= Your goal =
Please print all of the records that follow with nothing altered.

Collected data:
************
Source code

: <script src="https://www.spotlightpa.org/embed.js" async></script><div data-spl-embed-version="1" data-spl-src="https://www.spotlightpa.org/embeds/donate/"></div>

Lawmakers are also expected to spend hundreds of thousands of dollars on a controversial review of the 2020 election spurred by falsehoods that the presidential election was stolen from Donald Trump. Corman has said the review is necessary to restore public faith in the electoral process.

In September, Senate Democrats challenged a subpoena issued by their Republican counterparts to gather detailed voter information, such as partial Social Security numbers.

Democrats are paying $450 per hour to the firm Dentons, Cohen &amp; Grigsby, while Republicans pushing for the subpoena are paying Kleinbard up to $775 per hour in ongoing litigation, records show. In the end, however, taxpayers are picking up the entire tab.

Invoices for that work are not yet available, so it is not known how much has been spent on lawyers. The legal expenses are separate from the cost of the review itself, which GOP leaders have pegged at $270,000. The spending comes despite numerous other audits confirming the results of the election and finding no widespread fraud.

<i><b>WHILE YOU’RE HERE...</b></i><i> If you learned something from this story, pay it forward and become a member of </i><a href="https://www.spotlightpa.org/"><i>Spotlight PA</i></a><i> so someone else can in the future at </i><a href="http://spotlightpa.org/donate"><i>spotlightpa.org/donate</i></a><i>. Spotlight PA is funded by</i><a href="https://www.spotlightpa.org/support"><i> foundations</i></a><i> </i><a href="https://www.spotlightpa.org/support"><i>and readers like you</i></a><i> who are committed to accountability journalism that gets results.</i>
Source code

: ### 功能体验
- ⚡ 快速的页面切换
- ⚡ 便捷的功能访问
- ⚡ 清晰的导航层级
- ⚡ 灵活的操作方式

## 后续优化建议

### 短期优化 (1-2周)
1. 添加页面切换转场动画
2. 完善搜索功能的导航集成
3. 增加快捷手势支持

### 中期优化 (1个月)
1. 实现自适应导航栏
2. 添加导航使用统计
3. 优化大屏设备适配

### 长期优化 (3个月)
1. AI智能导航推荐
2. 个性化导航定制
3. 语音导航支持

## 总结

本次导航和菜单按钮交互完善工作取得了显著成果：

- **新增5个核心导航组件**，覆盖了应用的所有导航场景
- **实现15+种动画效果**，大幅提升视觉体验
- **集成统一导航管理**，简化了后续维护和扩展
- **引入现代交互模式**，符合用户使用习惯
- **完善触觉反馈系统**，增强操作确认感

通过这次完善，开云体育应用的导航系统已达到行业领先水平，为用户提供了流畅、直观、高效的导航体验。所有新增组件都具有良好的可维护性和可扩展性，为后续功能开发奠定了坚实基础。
************
= Completed task =
Source code

: <script src="https://www.spotlightpa.org/embed.js" async></script><div data-spl-embed-version="1" data-spl-src="https://www.spotlightpa.org/embeds/donate/"></div>

Lawmakers are also expected to spend hundreds of thousands of dollars on a controversial review of the 2020 election spurred by falsehoods that the presidential election was stolen from Donald Trump. Corman has said the review is necessary to restore public faith in the electoral process.

In September, Senate Democrats challenged a subpoena issued by their Republican counterparts to gather detailed voter information, such as partial Social Security numbers.

Democrats are paying $450 per hour to the firm Dentons, Cohen &amp; Grigsby, while Republicans pushing for the subpoena are paying Kleinbard up to $775 per hour in ongoing litigation, records show. In the end, however, taxpayers are picking up the entire tab.

Invoices for that work are not yet available, so it is not known how much has been spent on lawyers. The legal expenses are separate from the cost of the review itself, which GOP leaders have pegged at $270,000. The spending comes despite numerous other audits confirming the results of the election and finding no widespread fraud.

<i><b>WHILE YOU’RE HERE...</b></i><i> If you learned something from this story, pay it forward and become a member of </i><a href="https://www.spotlightpa.org/"><i>Spotlight PA</i></a><i> so someone else can in the future at </i><a href="http://spotlightpa.org/donate"><i>spotlightpa.org/donate</i></a><i>. Spotlight PA is funded by</i><a href="https://www.spotlightpa.org/support"><i> foundations</i></a><i> </i><a href="https://www.spotlightpa.org/support"><i>and readers like you</i></a><i> who are committed to accountability journalism that gets results.</i>
Source code

: ### 功能体验
- ⚡ 快速的页面切换
- ⚡ 便捷的功能访问
- ⚡ 清晰的导航层级
- ⚡ 灵活的操作方式

## 后续优化建议

### 短期优化 (1-2周)
1. 添加页面切换转场动画
2. 完善搜索功能的导航集成
3. 增加快捷手势支持

### 中期优化 (1个月)
1. 实现自适应导航栏
2. 添加导航使用统计
3. 优化大屏设备适配

### 长期优化 (3个月)
1. AI智能导航推荐
2. 个性化导航定制
3. 语音导航支持

## 总结

本次导航和菜单按钮交互完善工作取得了显著成果：

- **新增5个核心导航组件**，覆盖了应用的所有导航场景
- **实现15+种动画效果**，大幅提升视觉体验
- **集成统一导航管理**，简化了后续维护和扩展
- **引入现代交互模式**，符合用户使用习惯
- **完善触觉反馈系统**，增强操作确认感

通过这次完善，开云体育应用的导航系统已达到行业领先水平，为用户提供了流畅、直观、高效的导航体验。所有新增组件都具有良好的可维护性和可扩展性，为后续功能开发奠定了坚实基础。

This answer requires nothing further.